Overall, the Budget’s large investments in AI and quantum computing appear to be a commitment to this newest stage of a technological revolution, that puts Canada in a place where it can play a part in the burgeoning applications of AI and quantum computing and stimulate economic growth and civil and defence sovereignty.

We might consider investments in AI and quantum as bets on the latest technologies that require supports from science and from innovation. There has been a trend in recent years (almost back to the days of the Special Senate Committee on Science Policy or Lamontagne Report) to talk about science and innovation as two sides of the same coin. Yet, they are distinct activities with distinct inputs that produce different results. That distinction is alive and well in the 2025 federal budget which includes language that recognizes the distinct functions of research, science, and innovation and identifies investments in ways that may help each to grow and thrive in the Carney government’s vision of Canada. For example, those watching for science- and research-focused announcements will note the granting councils remain relatively untouched by the cuts (when we consider the investments made in the councils last year), and in fact they might come out ahead. Budget 2025 also includes investments in the Elevate IP program, IP Assist program, and for the Canada Foundation for Innovation. There is also a reference to implementing capstone which could solve some longstanding challenges with multidisciplinary research funding in this country.

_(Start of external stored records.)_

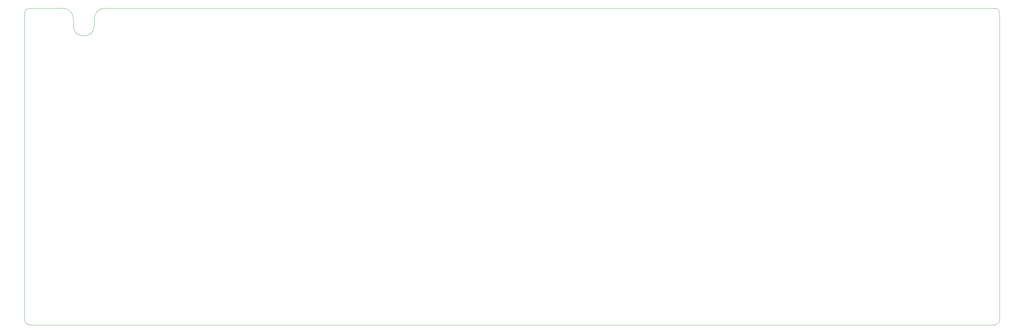
<source format=gbr>
G04 #@! TF.GenerationSoftware,KiCad,Pcbnew,(5.1.2)-2*
G04 #@! TF.CreationDate,2019-08-06T12:27:54+02:00*
G04 #@! TF.ProjectId,keyboard,6b657962-6f61-4726-942e-6b696361645f,A*
G04 #@! TF.SameCoordinates,Original*
G04 #@! TF.FileFunction,Profile,NP*
%FSLAX46Y46*%
G04 Gerber Fmt 4.6, Leading zero omitted, Abs format (unit mm)*
G04 Created by KiCad (PCBNEW (5.1.2)-2) date 2019-08-06 12:27:54*
%MOMM*%
%LPD*%
G04 APERTURE LIST*
%ADD10C,0.099100*%
G04 APERTURE END LIST*
D10*
X80630000Y-78130000D02*
X80630000Y-76130000D01*
X74630000Y-78130000D02*
X74630000Y-76130000D01*
X83630000Y-73130000D02*
G75*
G03X80630000Y-76130000I0J-3000000D01*
G01*
X80630000Y-78130000D02*
G75*
G02X74630000Y-78130000I-3000000J0D01*
G01*
X74630000Y-76130000D02*
G75*
G03X71630000Y-73130000I-3000000J0D01*
G01*
X339130000Y-73130000D02*
G75*
G02X340630000Y-74630000I0J-1500000D01*
G01*
X340630000Y-162630000D02*
G75*
G02X339130000Y-164130000I-1500000J0D01*
G01*
X62130000Y-164130000D02*
G75*
G02X60630000Y-162630000I0J1500000D01*
G01*
X62130000Y-73130000D02*
X71630000Y-73130000D01*
X62130000Y-73130000D02*
G75*
G03X60630000Y-74630000I0J-1500000D01*
G01*
X83630000Y-73130000D02*
X339130000Y-73130000D01*
X340630000Y-162630000D02*
X340630000Y-74630000D01*
X62130000Y-164130000D02*
X339130000Y-164130000D01*
X60630000Y-74630000D02*
X60630000Y-162630000D01*
M02*

</source>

On the innovation side, investments such as the Buy Canada program, Innovation Partnership Program, the Canadian Technology Accelerator, and many other budget references, are clear attempts to target Canada’s longstanding challenges with the valley of death (commercializing invention to realize social and or economic innovation) and technology adoption to improve productivity.

While the ultimate success of the Carney Government may depend on the willingness of the private sector to lean in on the country’s innovation, productivity, and economic transformation agenda much is also being asked of the public service to transform itself during a period of some restraint.  Budget 2025 will have far reaching consequences on the size, structure and ambition of the public sector for years to come. So, starting where we began we ask what strategic direction does Budget 2025 signal? IOG’s recent series on nation building discussed the role of each prime minister as a nation builder in their own right, and loosely categorized prime ministers into nation builders that focused on either infrastructure or policy and values. Prime Minister Carney has identified himself in the former category which opens the door for governance questions about direction and vision. The consistent vision so far is one of Carney the Builder or perhaps Carney the Ambitious. The details, however, remain to be filled in, and the gap between ambition and successful execution has foiled many an ambitious government in the past. Successful execution, notably the leveraging of private capital is key to this government plan and its future value proposition to Canadians.